Si alguien, al pensarla, tiene en la cabeza la imagen de una cariñosa abuelita que hace galletas con canela los domingos,  que vaya reseteando. Mi abuela no es así. Es terca como una mula. Cabezona y mandona. Es, digamos, una abuela con carácter. Y yo la adoro.

Estos días ha estado en el hospital. Ha tenido un problema en las tripas (así lo dice ella), y aunque parece que no era nada grave, a los 93 años una ya está más cerca de llegar a la última estación, así que, la verdad, me he asustado.

Ahí ha estado, en el hospital. O no. Porque no sé si será por los medicamentos, o por puro aburrimiento, pero a mi abuela le ha dado por afincarse espacialmente en el pueblo y no había manera de que entendiera que está en la ciudad, en una habitación de hospital. En la cama.

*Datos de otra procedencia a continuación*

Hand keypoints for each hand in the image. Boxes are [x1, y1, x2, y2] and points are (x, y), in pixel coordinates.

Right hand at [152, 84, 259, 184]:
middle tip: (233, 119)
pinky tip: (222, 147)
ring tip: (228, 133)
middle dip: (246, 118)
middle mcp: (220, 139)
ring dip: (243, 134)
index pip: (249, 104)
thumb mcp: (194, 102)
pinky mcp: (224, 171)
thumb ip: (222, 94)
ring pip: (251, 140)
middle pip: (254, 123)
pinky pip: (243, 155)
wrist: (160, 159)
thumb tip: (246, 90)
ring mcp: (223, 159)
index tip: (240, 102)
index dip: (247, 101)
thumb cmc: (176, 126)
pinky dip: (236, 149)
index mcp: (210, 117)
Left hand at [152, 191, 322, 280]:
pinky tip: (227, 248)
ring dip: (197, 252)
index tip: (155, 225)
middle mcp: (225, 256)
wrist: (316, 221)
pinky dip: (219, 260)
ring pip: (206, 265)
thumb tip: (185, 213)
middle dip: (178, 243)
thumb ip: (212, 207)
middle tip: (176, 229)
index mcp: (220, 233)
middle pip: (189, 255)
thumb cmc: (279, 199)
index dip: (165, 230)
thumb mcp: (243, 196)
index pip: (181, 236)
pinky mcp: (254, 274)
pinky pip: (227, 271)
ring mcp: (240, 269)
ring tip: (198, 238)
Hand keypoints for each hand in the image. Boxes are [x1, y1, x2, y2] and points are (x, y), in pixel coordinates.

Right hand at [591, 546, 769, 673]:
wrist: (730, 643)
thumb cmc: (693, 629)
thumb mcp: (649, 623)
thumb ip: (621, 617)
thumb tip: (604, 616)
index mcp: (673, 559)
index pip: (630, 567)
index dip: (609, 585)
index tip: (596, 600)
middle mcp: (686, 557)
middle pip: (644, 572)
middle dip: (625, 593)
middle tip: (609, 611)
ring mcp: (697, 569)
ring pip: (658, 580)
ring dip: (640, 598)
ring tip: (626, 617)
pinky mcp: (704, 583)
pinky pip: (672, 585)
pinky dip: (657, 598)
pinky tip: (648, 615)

Así que se pasa los días diciéndonos que bajemos al piso de abajo de la casa, que subamos unos chorizos para “esa pobre gente” (los vecinos de habitación), que llevan todo el día sin probar bocado. A mí, personalmente, me ha mandado a por vino varias veces, me ha dicho que baje al piso de abajo a ver si ha llegado la tía Ascensión (que lleva ya unos añitos transitando por el otro barrio), que baje a Santo Domingo a por unos corderos para asar y que compre unos pastelitos de postre…En fin, que si le llego a hacer caso, hemos dado de comer este domingo a toda la planta sexta del hospital.

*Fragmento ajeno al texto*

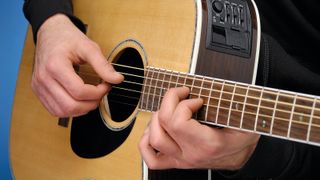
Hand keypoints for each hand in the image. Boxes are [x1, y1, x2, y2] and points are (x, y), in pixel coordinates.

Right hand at [32, 14, 123, 116]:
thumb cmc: (68, 38)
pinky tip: (80, 101)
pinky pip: (54, 110)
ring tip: (91, 98)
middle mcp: (43, 78)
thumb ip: (103, 65)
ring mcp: (38, 86)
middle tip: (100, 94)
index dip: (98, 92)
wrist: (50, 32)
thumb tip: (118, 79)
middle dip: (91, 104)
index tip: (106, 85)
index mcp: (55, 65)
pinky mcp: (38, 91)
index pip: (79, 91)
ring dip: (81, 110)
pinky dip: (70, 110)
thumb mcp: (88, 47)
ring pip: (62, 111)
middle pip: (70, 105)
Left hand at [139, 87, 259, 169]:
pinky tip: (156, 128)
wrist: (242, 159)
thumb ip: (235, 108)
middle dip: (169, 100)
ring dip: (156, 117)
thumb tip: (223, 92)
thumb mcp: (246, 123)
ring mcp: (181, 159)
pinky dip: (146, 141)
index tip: (197, 99)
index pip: (178, 121)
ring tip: (169, 109)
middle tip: (181, 94)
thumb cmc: (243, 140)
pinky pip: (151, 159)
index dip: (184, 103)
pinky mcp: (176, 161)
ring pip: (152, 139)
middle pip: (163, 124)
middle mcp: (191, 153)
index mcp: (208, 144)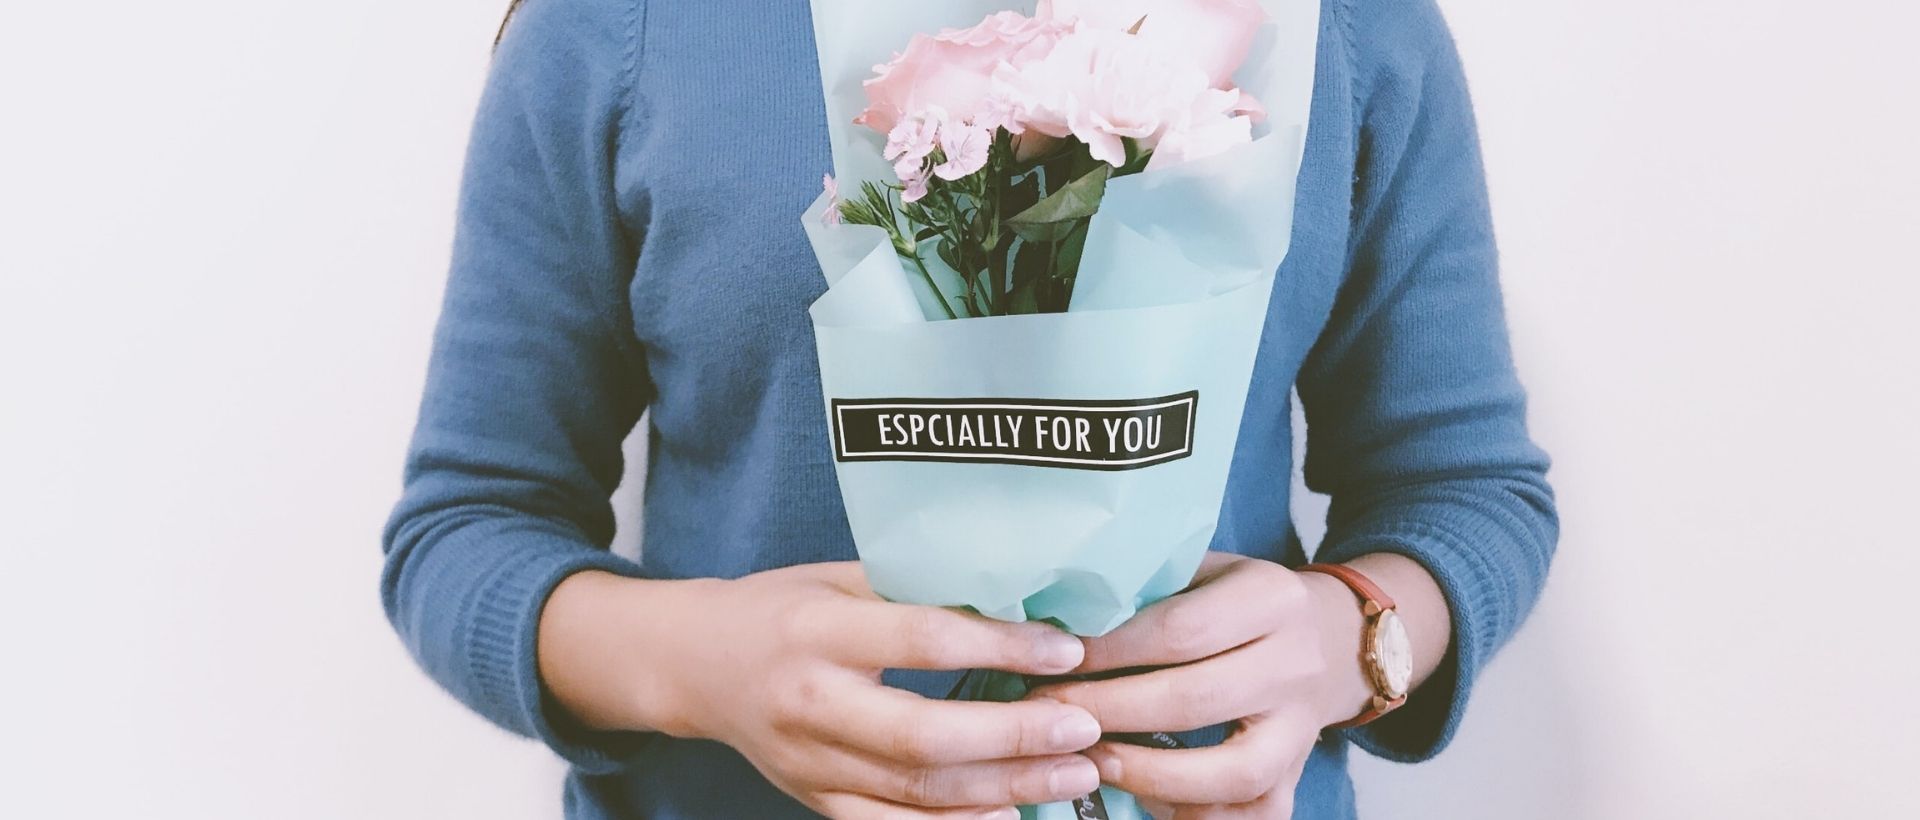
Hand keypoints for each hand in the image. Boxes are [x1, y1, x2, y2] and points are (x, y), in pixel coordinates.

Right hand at [538, 563, 1104, 818]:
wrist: (693, 665)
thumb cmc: (781, 607)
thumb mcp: (837, 576)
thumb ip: (915, 585)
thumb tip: (1019, 592)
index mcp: (818, 630)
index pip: (920, 640)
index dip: (999, 646)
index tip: (1066, 649)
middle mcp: (812, 703)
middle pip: (922, 736)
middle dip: (1013, 737)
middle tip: (1084, 728)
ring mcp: (810, 764)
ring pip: (916, 794)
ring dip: (1005, 790)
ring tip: (1075, 775)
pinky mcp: (816, 801)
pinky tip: (1014, 819)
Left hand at [1029, 553, 1377, 818]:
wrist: (1329, 639)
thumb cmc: (1238, 600)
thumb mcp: (1205, 569)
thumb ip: (1149, 588)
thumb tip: (1058, 621)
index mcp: (1271, 598)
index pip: (1180, 630)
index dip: (1110, 652)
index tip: (1054, 661)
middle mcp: (1294, 664)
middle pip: (1195, 700)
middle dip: (1109, 712)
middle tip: (1046, 714)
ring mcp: (1302, 728)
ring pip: (1232, 772)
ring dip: (1148, 774)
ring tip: (1088, 761)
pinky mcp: (1297, 775)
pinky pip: (1250, 812)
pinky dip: (1191, 812)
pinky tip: (1142, 795)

Viaja ella en el tiempo, sin máquina ni nada, y te cuenta una y otra vez como el novio de la Candelas le metía fichas y como ella le decía: “otra mejor que la Candelas no vas a encontrar”. “Menos mal que me hizo caso”, me cuenta. Debía ser un hombre poco desenvuelto.

Cuenta también cómo de niña repartía leche por las calles de Logroño; cómo la aguaba, cogiendo agua de una fuente con cabezas de leones, y cómo, con lo que sacaba de más, se compraba un cucurucho de caracolillos. “¡Qué eran otros tiempos!”, me dice, y “no había perras”

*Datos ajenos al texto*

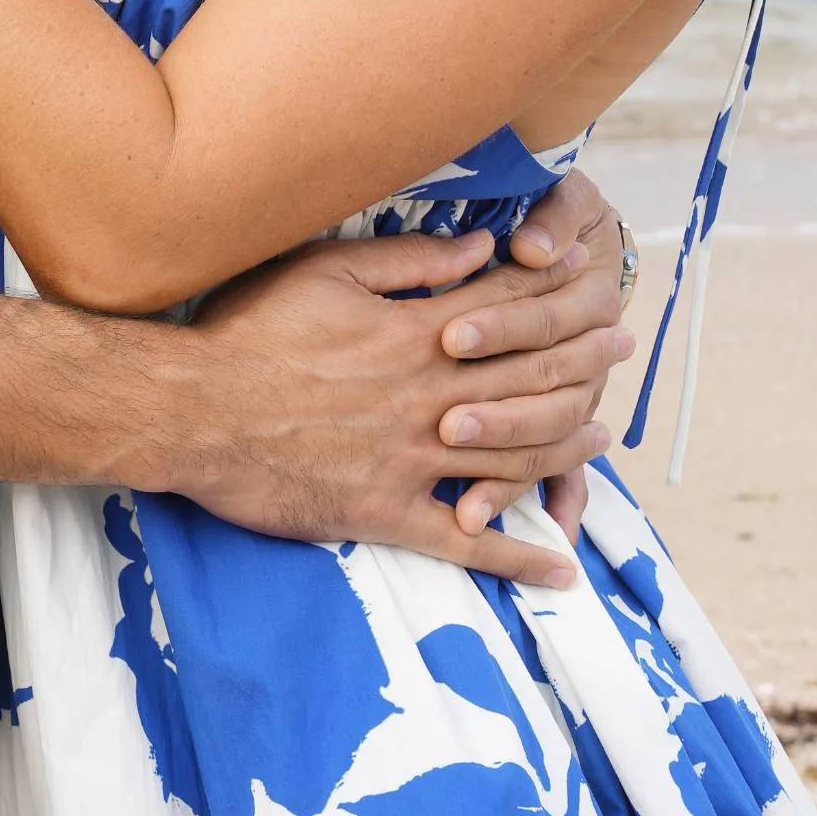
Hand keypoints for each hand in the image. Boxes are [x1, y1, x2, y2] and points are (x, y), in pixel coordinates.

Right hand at [172, 229, 623, 585]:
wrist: (195, 411)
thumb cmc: (251, 330)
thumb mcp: (324, 269)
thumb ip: (408, 261)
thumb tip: (481, 247)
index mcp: (415, 333)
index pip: (504, 309)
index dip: (552, 291)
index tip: (588, 277)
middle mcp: (429, 397)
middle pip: (528, 378)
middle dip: (581, 360)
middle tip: (621, 347)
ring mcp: (414, 461)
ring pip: (515, 457)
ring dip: (567, 447)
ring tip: (602, 438)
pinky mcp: (388, 513)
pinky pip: (466, 544)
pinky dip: (516, 558)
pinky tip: (557, 568)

Y cuenta cómo llegó la guerra y cómo en un año se murieron las 19 vacas que tenía su padre y cómo se fueron al pueblo a doblar lomo para sacarse las habichuelas.

Y mientras cuenta y cuenta, con una verborrea incombustible, entra un celador para ayudarme a ponerla en la silla: “¿Tú no serás el hijo del Lechugas?”- le pregunta. ¡Abuela, qué estamos en el Hospital!- le digo- pero ella prefiere seguir de viaje. Es más divertido.

No le gusta la comida del Hospital. “No le ponen ni sal ni ná”, me dice.

Así que cuando intento que se la coma, para que le quiten el suero, me suelta: “¡Tú mandas mucho! Y le replico :“¿A quién habré salido abuela?.

Porque sí, es cierto. Ella tiene carácter. Yo también. Mucho.

Así que miro hacia arriba. Hacia mi linaje de mujeres. En línea recta. Y me cuentan de mi bisabuela que era una buena mujer. Muy apañada y cariñosa. Y veo a mi madre, que ha luchado como una jabata por sus hijos. Que tiene risa contagiosa. Que, a ratos, cuando ha dicho algo ‘inconveniente’, sigue poniendo cara de pilla. Y yo me la imagino con 5 años, con esos mismos ojillos. Y me rio.

En algo, claro, me parezco a todas ellas.

Y me entero, además, que dice la ciencia que la abuela materna es la responsable de la transmisión genética. Parece que muchos de los comportamientos y sucesos vitales provienen de ella.

Alejandro Jodorowsky dice: «La abuela materna es la clave a la hora del traspaso de información genética y de programas. Resulta que cuando ella estaba embarazada, el feto ya tiene los ovocitos formados. Uno de estos óvulos, llevará el nombre de su nieto. Así que ese óvulo lleva la información de la abuela».

Quizá, abuela, el ovocito del carácter, por no decir mala leche, me lo legaste tú.

Sea como sea. Las miro a ellas y pienso: bendito linaje el mío. Benditas mujeres. Benditos vientres los vuestros, que nos trajeron uno a uno. Que dieron continuidad a la estirpe.

Mujeres bellas. Mujeres comprometidas y fuertes. Algunas más cariñosas que otras. Otras con más carácter. Lo pudieron hacer mejor o peor, pero lo hicieron: sacaron a la camada adelante.

Hoy os quiero honrar a vosotras. A todas. Por lo que fuisteis y sois, soy. Así que, de corazón, gracias.